Al-Mawardi meriwayatkan dalam kitab Al-Adab bi Dunya wa Diin dari Al-Ahnaf bin Qais, ia berkata, ”Aku sangat kagum terhadap seseorang yang berjalan diikuti orang banyak --dua kali--, bagaimana ia bisa sombong?

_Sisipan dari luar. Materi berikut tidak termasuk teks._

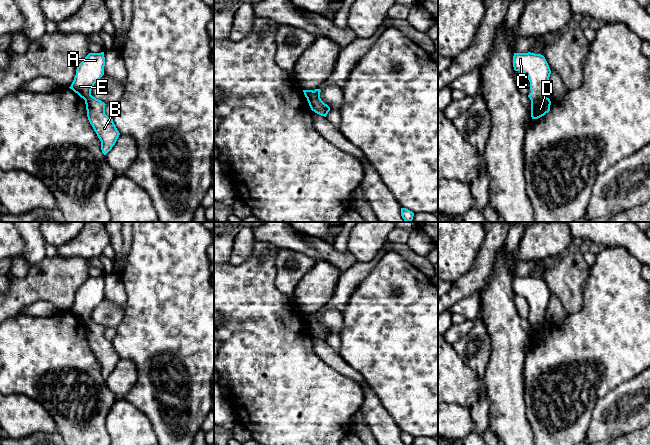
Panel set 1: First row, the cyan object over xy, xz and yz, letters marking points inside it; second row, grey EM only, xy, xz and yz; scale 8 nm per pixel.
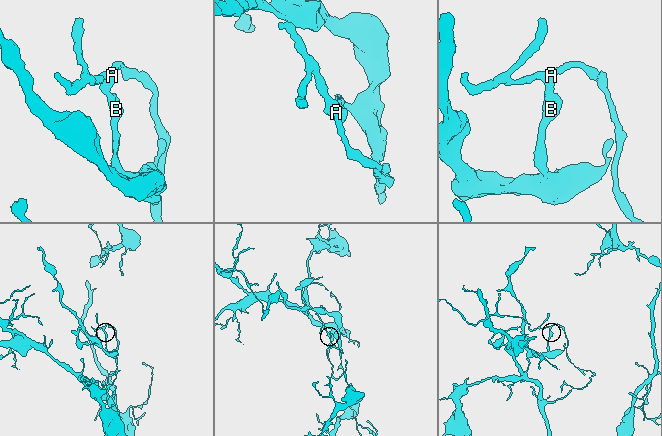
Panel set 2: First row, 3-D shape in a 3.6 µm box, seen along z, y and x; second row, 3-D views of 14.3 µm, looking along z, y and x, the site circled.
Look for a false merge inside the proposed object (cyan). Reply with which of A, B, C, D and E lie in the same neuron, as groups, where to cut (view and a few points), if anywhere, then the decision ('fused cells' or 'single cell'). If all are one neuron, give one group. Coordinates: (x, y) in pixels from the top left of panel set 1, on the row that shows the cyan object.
groups A C E / B D; cut yz (545, 96), (531, 101); fused cells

Imam Nawawi telah meriwayatkan dalam Al-Majmu’ dari Asy-Syafi’I, ia berkata, 

Barangsiapa yang meninggikan dirinya di atas keadaan sebenarnya, maka Allah akan mengembalikannya kepada nilai yang sebenarnya.” Imam Asy-Syafi’i berkata, “Manusia yang paling tinggi kemuliaannya adalah orang yang tidak melihat kemuliaannya. Dan manusia yang paling banyak keutamaannya adalah orang yang tidak melihat keutamaan dirinya.”